Kernel Design¶
The Astra kernel is intentionally minimal. It focuses on actors, task graphs, scheduling, messaging, and transactional state — not product or LLM logic.
Responsibilities¶
- Actor runtime — many concurrent actors with mailboxes and message delivery.
- Task graph — DAG persistence, dependencies, lifecycle.
- Scheduler — ready-task detection and dispatch to workers.
- Message bus — stream-based coordination between components.
- State — durable writes and event history aligned with task transitions.
Non-responsibilities¶
The kernel does not own HTTP ingress, user-facing dashboards, OAuth, or prompt design. Those sit in services and the SDK. Long-term semantic memory orchestration is a memory service concern on top of kernel primitives, not inside the kernel.
Message path (conceptual)¶
flowchart LR
S[Sender] --> K[Kernel]
K --> M[Mailbox]
M --> R[Actor]
| Interaction | Role of kernel |
|---|---|
| Spawn | Register and start an actor |
| Send | Deliver a message to an actor’s mailbox |
| Tasks | Coordinate graph state and scheduling with the database and streams |
| Events | Align durable events with state changes |
Invariants¶
- The kernel stays small and stable; growth requires explicit design review.
- Services talk to the kernel through published APIs, not by reaching into implementation details.
- Durable task state and event history stay consistent with the transactional model described in the PRD.
Platform stability (P0–P2)¶
Completed hardening across three priority tiers.
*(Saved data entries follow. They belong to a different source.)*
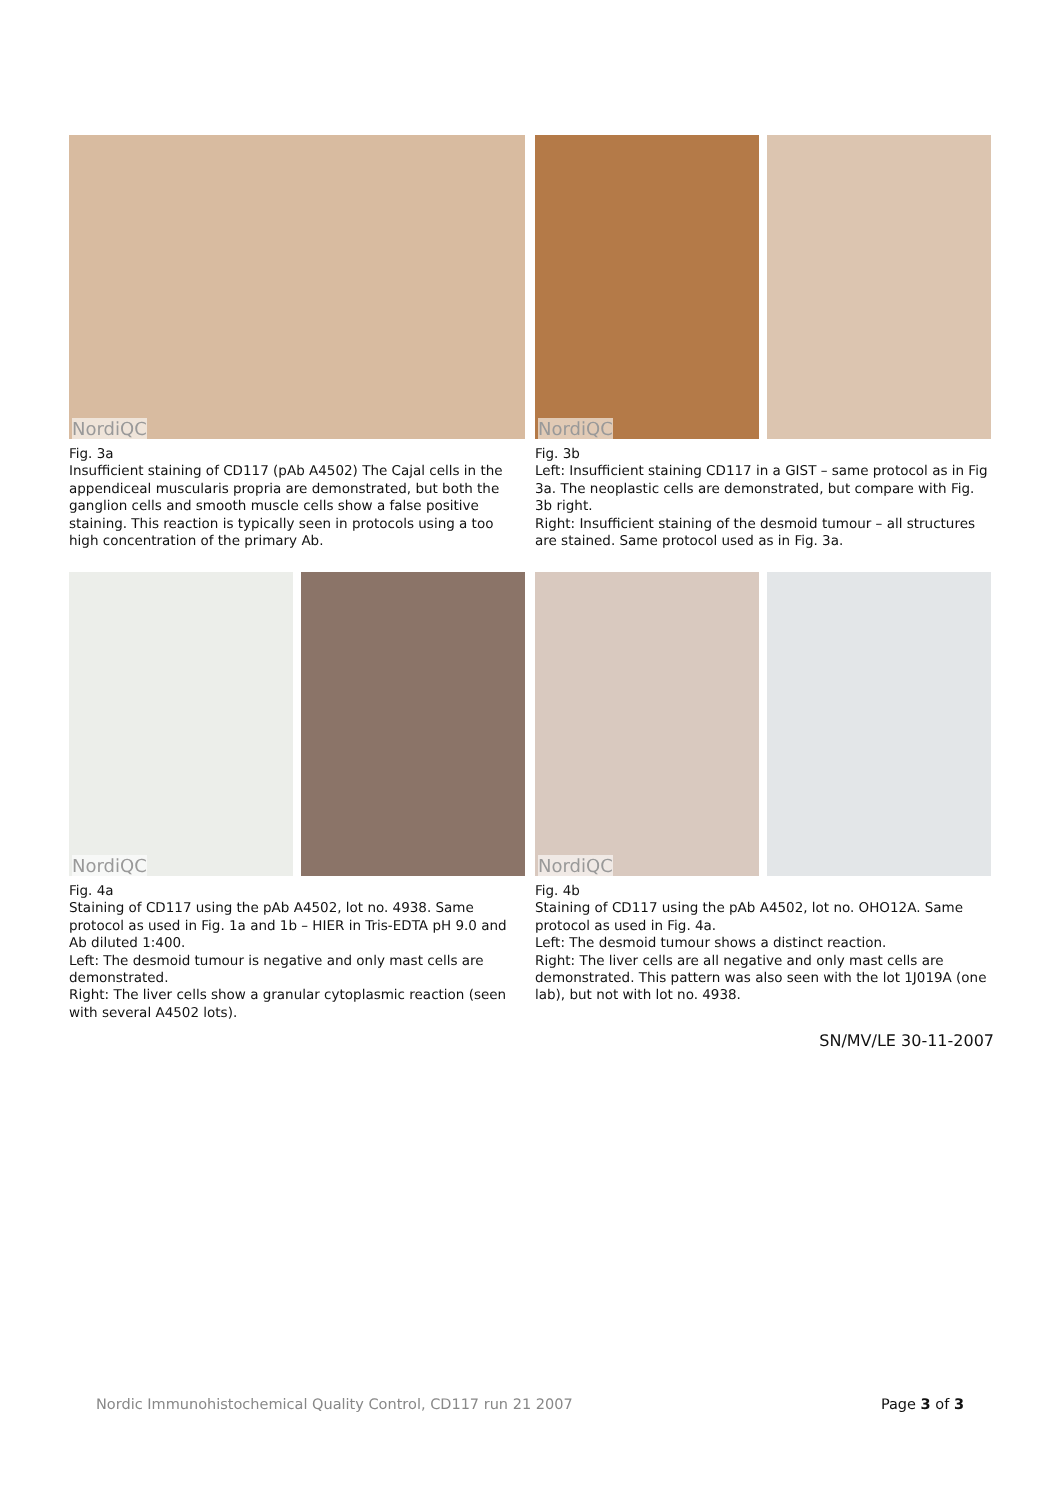NordiQC
Fig. 3a
Insufficient staining of CD117 (pAb A4502) The Cajal cells in the appendiceal muscularis propria are demonstrated, but both the ganglion cells and smooth muscle cells show a false positive staining. This reaction is typically seen in protocols using a too high concentration of the primary Ab.
NordiQC
Fig. 3b
Left: Insufficient staining CD117 in a GIST – same protocol as in Fig 3a. The neoplastic cells are demonstrated, but compare with Fig. 3b right.
Right: Insufficient staining of the desmoid tumour – all structures are stained. Same protocol used as in Fig. 3a.
NordiQC
Fig. 4a
Staining of CD117 using the pAb A4502, lot no. 4938. Same protocol as used in Fig. 1a and 1b – HIER in Tris-EDTA pH 9.0 and Ab diluted 1:400.
Left: The desmoid tumour is negative and only mast cells are demonstrated.
Right: The liver cells show a granular cytoplasmic reaction (seen with several A4502 lots).
NordiQC
Fig. 4b
Staining of CD117 using the pAb A4502, lot no. OHO12A. Same protocol as used in Fig. 4a.
Left: The desmoid tumour shows a distinct reaction.
Right: The liver cells are all negative and only mast cells are demonstrated. This pattern was also seen with the lot 1J019A (one lab), but not with lot no. 4938.
SN/MV/LE 30-11-2007
Nordic Immunohistochemical Quality Control, CD117 run 21 2007
Page 3 of 3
All items are implemented and validated.
P0 — Core correctness¶
| Feature | Behavior |
|---|---|
| Agent restore on startup | agent-service loads all agents with status = 'active' from DB at startup, spawns into kernel via NewFromExisting. No manual re-spawn needed after restart. |
| Dead-letter tasks | When retries >= max_retries, task transitions to dead_letter status. Optionally published to astra:dead_letter stream for alerting/repair. |
| Redis consumer retry | XAck only on handler success. Per-message retry count in Redis hash (1h TTL). After N failures, publish to astra:dead_letter then XAck. XAutoClaim reclaims pending messages after 30s MinIdle. |
P1 — Resilience¶
| Feature | Behavior |
|---|---|
| Readiness vs liveness | GET /health = liveness. GET /ready = DB + Redis ping. Helm readinessProbe uses /ready; LB stops traffic on failure. |
| Gateway circuit breakers | Protects goal-service, agent-service, access-control (gRPC). 5 failures in 30s opens circuit → 503 + optional Retry-After. 10s half-open cooldown. |
| Goal idempotency | Idempotency-Key header on POST /goals. Redis-backed, 24h TTL. Duplicate key returns same goal_id. |
P2 — Scale and clarity¶
| Feature | Behavior |
|---|---|
| Shard ownership | Configurable TASK_SHARD_COUNT. Streams: astra:tasks:shard:{0..N-1}. Hash: FNV-1a(agent_id) % count. Workers consume all shards. |
| Supervision wiring | Supervisor connected to agent actors in agent-service. Handler wrapper recovers panics → HandleFailure. On Terminate, kernel.Stop(agentID). |
| Mailbox full handling | ErrMailboxFull returned on overflow. gRPC ResourceExhausted status with retry-after trailer (seconds). Client backs off. |
API surface¶
Kernel-oriented RPCs (spawn, send, task lifecycle, streams) are specified in PRD §10. This wiki does not reproduce full protobuf definitions.
Note
For exact messages and service boundaries, use docs/PRD.md in the Astra repository.